_Try it_
Rewrite the records below with "lepeltje" replaced by "lepel" and every other word left as it is. Leave out the pictures.
---
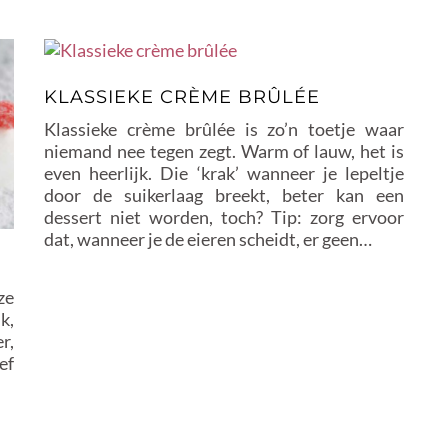
KLASSIEKE CRÈME BRÛLÉE
Klassieke crème brûlée is zo’n toetje waar
niemand nee tegen zegt. Warm of lauw, het is
even heerlijk. Die ‘krak’ wanneer je lepeltje
door de suikerlaag breekt, beter kan een
dessert niet worden, toch? Tip: zorg ervoor
dat, wanneer je de eieren scheidt, er geen…
ze
k,
r,
ef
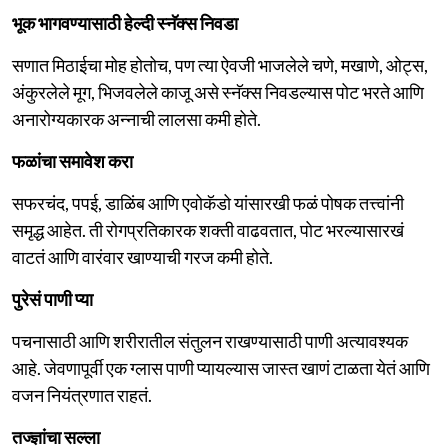
भूक भागवण्यासाठी हेल्दी स्नॅक्स निवडा
सणात मिठाईचा मोह होतोच, पण त्या ऐवजी भाजलेले चणे, मखाणे, ओट्स,
अंकुरलेले मूग, भिजवलेले काजू असे स्नॅक्स निवडल्यास पोट भरते आणि
अनारोग्यकारक अन्नाची लालसा कमी होते.
फळांचा समावेश करा
सफरचंद, पपई, डाळिंब आणि एवोकॅडो यांसारखी फळं पोषक तत्त्वांनी
समृद्ध आहेत. ती रोगप्रतिकारक शक्ती वाढवतात, पोट भरल्यासारखं
वाटतं आणि वारंवार खाण्याची गरज कमी होते.
पुरेसं पाणी प्या
पचनासाठी आणि शरीरातील संतुलन राखण्यासाठी पाणी अत्यावश्यक
आहे. जेवणापूर्वी एक ग्लास पाणी प्यायल्यास जास्त खाणं टाळता येतं आणि
वजन नियंत्रणात राहतं.
तज्ज्ञांचा सल्ला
---
_Exercise response_
KLASSIEKE CRÈME BRÛLÉE
Klassieke crème brûlée is zo’n toetje waar
niemand nee tegen zegt. Warm of lauw, het is
even heerlijk. Die ‘krak’ wanneer je lepel
door de suikerlaag breekt, beter kan een
dessert niet worden, toch? Tip: zorg ervoor
dat, wanneer je de eieren scheidt, er geen…
ze
k,
r,
ef
भूक भागवण्यासाठी हेल्दी स्नॅक्स निवडा
सणात मिठाईचा मोह होतोच, पण त्या ऐवजी भाजलेले चणे, मखाणे, ओट्स,
अंकुरलेले मूग, भिजवलेले काजू असे स्नॅक्स निवडल्यास पोट भरते आणि
अनारोग्यकारक अन्नाची लालसा कमी होते.
फळांचा समावेश करा
सफरचंद, पपई, डाळिंब आणि एवोकॅडो यांसारखी फळं पोषक तत्त्वांनी
समृद्ध आहेत. ती रोगप्रतिकारक शक्ती वाढवतात, पोट भरल्यासारखं
वाटतं आणि वारंवार खाण्याची गरज कमी होते.
पुरेसं पाणी प्या
पचनासाठी आणि शरीरातील संतुलन राखण्यासाठी पाणी अत्यावश्यक
आहे. जेवणापूर्वी एक ग्लास पाणी प्यायल्यास जास्त खाणं टाळता येतं आणि
वजन नियंत्रणात राहतं.
तज्ज्ञांचा सल्ला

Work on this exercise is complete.